Sri Mulyani juga menyoroti daya konsumsi masyarakat yang mengalami pelemahan pada bulan Maret-April. Pada bulan Mei, daya konsumsi tersebut mengalami button up dan mulai meningkat, turn arround.

Seiring dengan mulai munculnya indikasi ekonomi yang semakin menggeliat, harga komoditas pun mulai membaik. Adanya pemangkasan produksi, Sri Mulyani mencontohkan, membuat harga minyak saat ini mulai stabil berada di kisaran USD40 per barel. Untuk komoditas lainnya seperti batubara, CPO, LNG juga mulai menunjukan adanya perbaikan.

Tidak dipungkiri, harga komoditas bisa mempengaruhi laju inflasi. Namun, hubungan keduanya tidak selalu berbanding lurus. Kondisi ini kerap terjadi di tanah air.

Pada tahun 2018, contohnya, inflasi di Indonesia relatif rendah dan terkendali. Tapi, kondisi ini tidak diikuti dengan murahnya harga pangan. Dengan kata lain, harga pangan tetap tidak murah sehingga daya beli rendah.

Hal ini menandakan stabilitas inflasi dan nilai tukar mata uang suatu negara sangat dipengaruhi oleh faktor apakah negara tersebut mempu memenuhi kebutuhan dalam negeri atau impor.

Artinya, bila angka impor suatu komoditas di sebuah negara masih tinggi, maka harganya di negara tersebut relatif fluktuatif. Parahnya lagi, bila negara itu sangat tergantung pada impor komoditas yang dimaksud.
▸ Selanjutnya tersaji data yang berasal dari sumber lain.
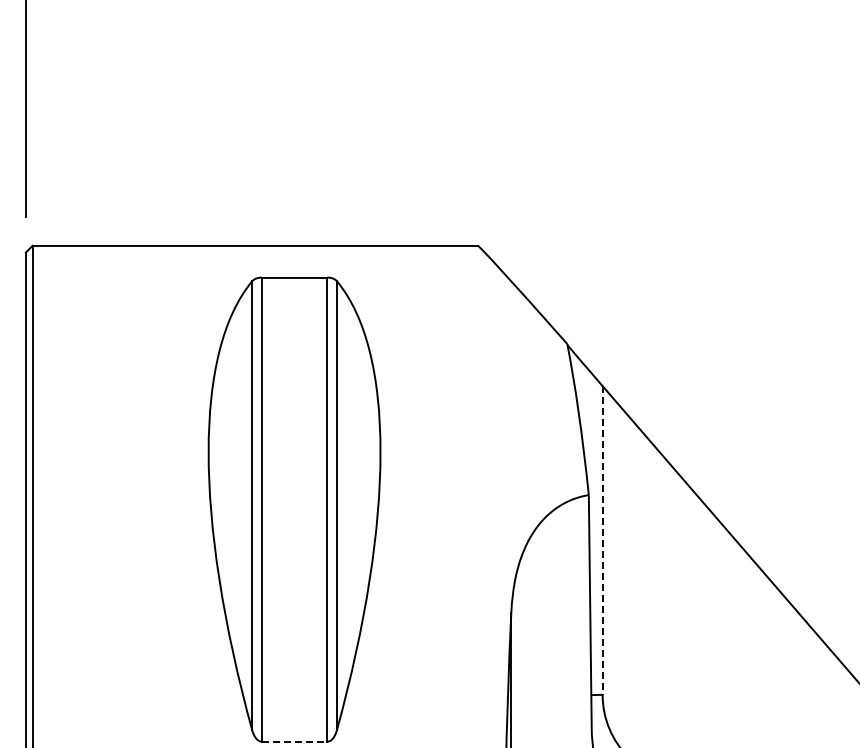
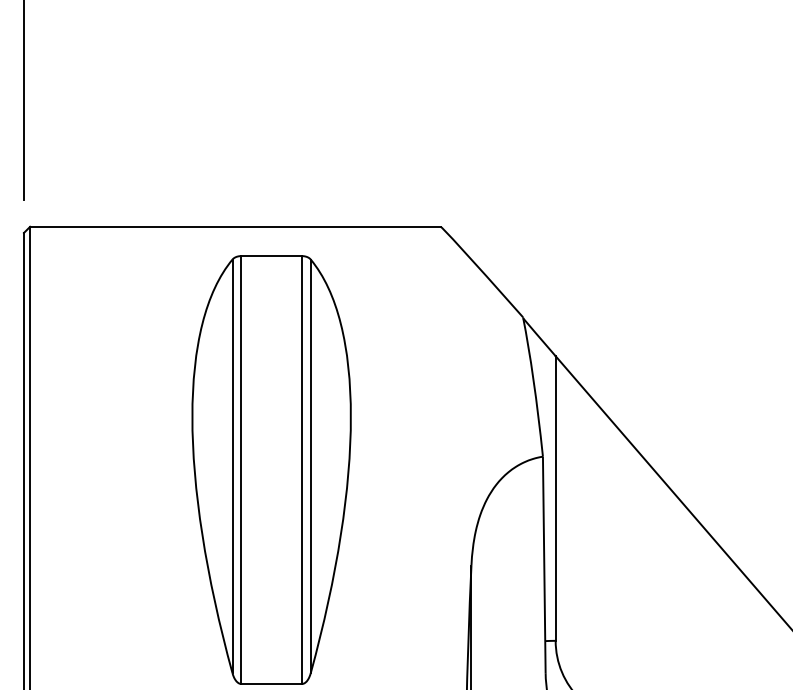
line: (602, 540) -> (555, 498), dashed -> solid
line: (294, 741) -> (271, 683), dashed -> solid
Maka, kondisi itu dapat mempengaruhi pertumbuhan ekonomi di negara tersebut.

Lazimnya, harga komoditas akan berbanding lurus dengan permintaan. Namun, harga komoditas akan berbanding terbalik dengan suplai barang. Bila terjadi peningkatan permintaan untuk suatu produk di pasar, tentu harganya juga akan semakin tinggi.

Yang jelas, inflasi membawa banyak dampak terhadap kondisi keuangan kita. Dampak tersebut bisa positif, bisa juga berdampak yang kurang menguntungkan. Bagi masyarakat umum, inflasi dapat berdampak langsung terhadap kesejahteraan hidup. Bagi dunia usaha, banyak keputusan diambil berdasarkan laju inflasi.

Inflasi pada batas wajar mendorong pertumbuhan ekonomi dan memicu masyarakat untuk berinvestasi. Tapi, jika angkanya tidak terkendali bisa menyebabkan masyarakat kesulitan membeli kebutuhan pokok.

Kondisi ini bisa mempengaruhi stabilitas keamanan dan kondisi ekonomi suatu negara. Oleh sebab itu, sebagai langkah antisipasi, Pemerintah dan BI selalu berupaya menjaga nilai inflasi agar tetap terjaga.